Work order
Render every entry verbatim.
····················
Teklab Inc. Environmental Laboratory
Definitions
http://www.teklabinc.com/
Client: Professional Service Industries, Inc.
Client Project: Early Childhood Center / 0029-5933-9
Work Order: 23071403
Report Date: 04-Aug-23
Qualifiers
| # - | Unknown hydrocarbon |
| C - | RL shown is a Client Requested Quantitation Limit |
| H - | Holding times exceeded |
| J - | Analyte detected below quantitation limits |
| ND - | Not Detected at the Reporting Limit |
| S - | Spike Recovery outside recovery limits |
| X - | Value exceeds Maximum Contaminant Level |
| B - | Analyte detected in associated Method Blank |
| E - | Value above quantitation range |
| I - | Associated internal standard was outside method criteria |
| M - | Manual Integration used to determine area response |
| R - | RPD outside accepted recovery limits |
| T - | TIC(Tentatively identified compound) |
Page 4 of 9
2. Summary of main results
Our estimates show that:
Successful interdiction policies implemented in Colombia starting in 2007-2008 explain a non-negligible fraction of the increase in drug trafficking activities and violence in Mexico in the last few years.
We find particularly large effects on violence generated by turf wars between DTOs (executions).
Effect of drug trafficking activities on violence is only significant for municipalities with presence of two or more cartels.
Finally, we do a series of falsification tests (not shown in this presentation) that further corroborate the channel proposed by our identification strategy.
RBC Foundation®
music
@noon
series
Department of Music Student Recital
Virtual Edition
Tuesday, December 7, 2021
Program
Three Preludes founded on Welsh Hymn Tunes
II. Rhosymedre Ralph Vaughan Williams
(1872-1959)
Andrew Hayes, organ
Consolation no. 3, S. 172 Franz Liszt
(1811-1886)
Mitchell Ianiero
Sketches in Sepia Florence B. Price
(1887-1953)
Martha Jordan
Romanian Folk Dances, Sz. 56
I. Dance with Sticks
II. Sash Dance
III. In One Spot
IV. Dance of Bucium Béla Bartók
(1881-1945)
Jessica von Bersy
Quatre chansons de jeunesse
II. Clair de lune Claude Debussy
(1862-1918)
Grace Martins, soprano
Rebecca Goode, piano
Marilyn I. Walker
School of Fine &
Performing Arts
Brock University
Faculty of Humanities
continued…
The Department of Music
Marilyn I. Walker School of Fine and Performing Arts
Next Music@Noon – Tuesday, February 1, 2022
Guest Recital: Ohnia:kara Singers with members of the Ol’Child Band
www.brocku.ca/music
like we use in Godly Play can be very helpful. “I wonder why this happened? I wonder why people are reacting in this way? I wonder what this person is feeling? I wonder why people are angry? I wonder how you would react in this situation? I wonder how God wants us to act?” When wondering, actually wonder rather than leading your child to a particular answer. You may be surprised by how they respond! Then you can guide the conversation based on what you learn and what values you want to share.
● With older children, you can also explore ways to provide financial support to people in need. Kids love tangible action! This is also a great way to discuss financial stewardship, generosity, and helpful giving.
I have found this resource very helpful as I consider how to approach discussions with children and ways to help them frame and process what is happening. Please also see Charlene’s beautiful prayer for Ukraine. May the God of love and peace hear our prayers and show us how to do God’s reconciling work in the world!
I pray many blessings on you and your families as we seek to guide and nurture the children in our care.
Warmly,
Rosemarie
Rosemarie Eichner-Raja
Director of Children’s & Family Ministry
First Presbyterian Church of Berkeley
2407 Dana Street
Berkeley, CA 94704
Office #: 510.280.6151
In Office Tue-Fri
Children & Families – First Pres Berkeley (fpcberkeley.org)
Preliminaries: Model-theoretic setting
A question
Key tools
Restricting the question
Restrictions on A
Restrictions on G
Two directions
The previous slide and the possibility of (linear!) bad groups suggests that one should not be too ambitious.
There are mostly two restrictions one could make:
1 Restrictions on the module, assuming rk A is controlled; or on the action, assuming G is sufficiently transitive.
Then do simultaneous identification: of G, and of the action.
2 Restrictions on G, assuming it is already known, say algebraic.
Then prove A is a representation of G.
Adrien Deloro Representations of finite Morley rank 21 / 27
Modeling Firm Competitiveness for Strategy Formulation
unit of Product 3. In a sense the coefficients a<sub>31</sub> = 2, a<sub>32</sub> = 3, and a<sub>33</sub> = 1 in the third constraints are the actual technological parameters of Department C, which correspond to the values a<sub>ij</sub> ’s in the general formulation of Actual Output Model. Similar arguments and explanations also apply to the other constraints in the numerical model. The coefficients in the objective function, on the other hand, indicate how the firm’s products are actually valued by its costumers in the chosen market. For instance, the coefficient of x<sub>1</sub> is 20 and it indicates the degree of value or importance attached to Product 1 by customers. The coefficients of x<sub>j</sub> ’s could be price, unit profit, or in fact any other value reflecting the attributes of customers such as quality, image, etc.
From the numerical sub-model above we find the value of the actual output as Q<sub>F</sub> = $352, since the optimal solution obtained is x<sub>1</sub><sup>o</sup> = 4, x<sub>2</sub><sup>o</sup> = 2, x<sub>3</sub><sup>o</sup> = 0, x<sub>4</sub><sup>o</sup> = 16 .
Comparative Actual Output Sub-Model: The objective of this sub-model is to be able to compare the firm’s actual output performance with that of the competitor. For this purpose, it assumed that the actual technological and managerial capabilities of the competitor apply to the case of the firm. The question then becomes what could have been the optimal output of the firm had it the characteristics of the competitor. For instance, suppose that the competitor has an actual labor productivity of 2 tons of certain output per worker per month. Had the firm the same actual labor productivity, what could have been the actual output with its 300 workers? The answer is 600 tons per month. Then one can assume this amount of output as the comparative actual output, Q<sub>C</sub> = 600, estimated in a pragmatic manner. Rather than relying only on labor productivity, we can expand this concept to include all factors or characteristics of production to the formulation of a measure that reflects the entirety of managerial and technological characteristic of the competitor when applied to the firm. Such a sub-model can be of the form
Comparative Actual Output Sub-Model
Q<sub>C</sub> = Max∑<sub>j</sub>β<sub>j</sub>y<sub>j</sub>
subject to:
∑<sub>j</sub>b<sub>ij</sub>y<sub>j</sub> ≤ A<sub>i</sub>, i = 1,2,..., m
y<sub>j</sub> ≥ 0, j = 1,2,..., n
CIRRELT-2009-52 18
····················
Answer space
Teklab Inc. Environmental Laboratory
Definitions
http://www.teklabinc.com/
Client: Professional Service Industries, Inc.
Client Project: Early Childhood Center / 0029-5933-9
Work Order: 23071403
Report Date: 04-Aug-23
Qualifiers
| # - | Unknown hydrocarbon |
| C - | RL shown is a Client Requested Quantitation Limit |
| H - | Holding times exceeded |
| J - | Analyte detected below quantitation limits |
| ND - | Not Detected at the Reporting Limit |
| S - | Spike Recovery outside recovery limits |
| X - | Value exceeds Maximum Contaminant Level |
| B - | Analyte detected in associated Method Blank |
| E - | Value above quantitation range |
| I - | Associated internal standard was outside method criteria |
| M - | Manual Integration used to determine area response |
| R - | RPD outside accepted recovery limits |
| T - | TIC(Tentatively identified compound) |
Page 4 of 9
2. Summary of main results
Our estimates show that:
Successful interdiction policies implemented in Colombia starting in 2007-2008 explain a non-negligible fraction of the increase in drug trafficking activities and violence in Mexico in the last few years.
We find particularly large effects on violence generated by turf wars between DTOs (executions).
Effect of drug trafficking activities on violence is only significant for municipalities with presence of two or more cartels.
Finally, we do a series of falsification tests (not shown in this presentation) that further corroborate the channel proposed by our identification strategy.
RBC Foundation®
music
@noon
series
Department of Music Student Recital
Virtual Edition
Tuesday, December 7, 2021
Program
Three Preludes founded on Welsh Hymn Tunes
II. Rhosymedre Ralph Vaughan Williams
(1872-1959)
Andrew Hayes, organ
Consolation no. 3, S. 172 Franz Liszt
(1811-1886)
Mitchell Ianiero
Sketches in Sepia Florence B. Price
(1887-1953)
Martha Jordan
Romanian Folk Dances, Sz. 56
I. Dance with Sticks
II. Sash Dance
III. In One Spot
IV. Dance of Bucium Béla Bartók
(1881-1945)
Jessica von Bersy
Quatre chansons de jeunesse
II. Clair de lune Claude Debussy
(1862-1918)
Grace Martins, soprano
Rebecca Goode, piano
Marilyn I. Walker
School of Fine &
Performing Arts
Brock University
Faculty of Humanities
continued…
The Department of Music
Marilyn I. Walker School of Fine and Performing Arts
Next Music@Noon – Tuesday, February 1, 2022
Guest Recital: Ohnia:kara Singers with members of the Ol’Child Band
www.brocku.ca/music
like we use in Godly Play can be very helpful. “I wonder why this happened? I wonder why people are reacting in this way? I wonder what this person is feeling? I wonder why people are angry? I wonder how you would react in this situation? I wonder how God wants us to act?” When wondering, actually wonder rather than leading your child to a particular answer. You may be surprised by how they respond! Then you can guide the conversation based on what you learn and what values you want to share.
● With older children, you can also explore ways to provide financial support to people in need. Kids love tangible action! This is also a great way to discuss financial stewardship, generosity, and helpful giving.
I have found this resource very helpful as I consider how to approach discussions with children and ways to help them frame and process what is happening. Please also see Charlene’s beautiful prayer for Ukraine. May the God of love and peace hear our prayers and show us how to do God’s reconciling work in the world!
I pray many blessings on you and your families as we seek to guide and nurture the children in our care.
Warmly,
Rosemarie
Rosemarie Eichner-Raja
Director of Children’s & Family Ministry
First Presbyterian Church of Berkeley
2407 Dana Street
Berkeley, CA 94704
Office #: 510.280.6151
In Office Tue-Fri
Children & Families – First Pres Berkeley (fpcberkeley.org)
Preliminaries: Model-theoretic setting
A question
Key tools
Restricting the question
Restrictions on A
Restrictions on G
Two directions
The previous slide and the possibility of (linear!) bad groups suggests that one should not be too ambitious.
There are mostly two restrictions one could make:
1 Restrictions on the module, assuming rk A is controlled; or on the action, assuming G is sufficiently transitive.
Then do simultaneous identification: of G, and of the action.
2 Restrictions on G, assuming it is already known, say algebraic.
Then prove A is a representation of G.
Adrien Deloro Representations of finite Morley rank 21 / 27
Modeling Firm Competitiveness for Strategy Formulation
unit of Product 3. In a sense the coefficients a<sub>31</sub> = 2, a<sub>32</sub> = 3, and a<sub>33</sub> = 1 in the third constraints are the actual technological parameters of Department C, which correspond to the values a<sub>ij</sub> ’s in the general formulation of Actual Output Model. Similar arguments and explanations also apply to the other constraints in the numerical model. The coefficients in the objective function, on the other hand, indicate how the firm’s products are actually valued by its costumers in the chosen market. For instance, the coefficient of x<sub>1</sub> is 20 and it indicates the degree of value or importance attached to Product 1 by customers. The coefficients of x<sub>j</sub> ’s could be price, unit profit, or in fact any other value reflecting the attributes of customers such as quality, image, etc.
From the numerical sub-model above we find the value of the actual output as Q<sub>F</sub> = $352, since the optimal solution obtained is x<sub>1</sub><sup>o</sup> = 4, x<sub>2</sub><sup>o</sup> = 2, x<sub>3</sub><sup>o</sup> = 0, x<sub>4</sub><sup>o</sup> = 16 .
Comparative Actual Output Sub-Model: The objective of this sub-model is to be able to compare the firm’s actual output performance with that of the competitor. For this purpose, it assumed that the actual technological and managerial capabilities of the competitor apply to the case of the firm. The question then becomes what could have been the optimal output of the firm had it the characteristics of the competitor. For instance, suppose that the competitor has an actual labor productivity of 2 tons of certain output per worker per month. Had the firm the same actual labor productivity, what could have been the actual output with its 300 workers? The answer is 600 tons per month. Then one can assume this amount of output as the comparative actual output, Q<sub>C</sub> = 600, estimated in a pragmatic manner. Rather than relying only on labor productivity, we can expand this concept to include all factors or characteristics of production to the formulation of a measure that reflects the entirety of managerial and technological characteristic of the competitor when applied to the firm. Such a sub-model can be of the form
Comparative Actual Output Sub-Model
Q<sub>C</sub> = Max∑<sub>j</sub>β<sub>j</sub>y<sub>j</sub>
subject to:
∑<sub>j</sub>b<sub>ij</sub>y<sub>j</sub> ≤ A<sub>i</sub>, i = 1,2,..., m
y<sub>j</sub> ≥ 0, j = 1,2,..., n
CIRRELT-2009-52 18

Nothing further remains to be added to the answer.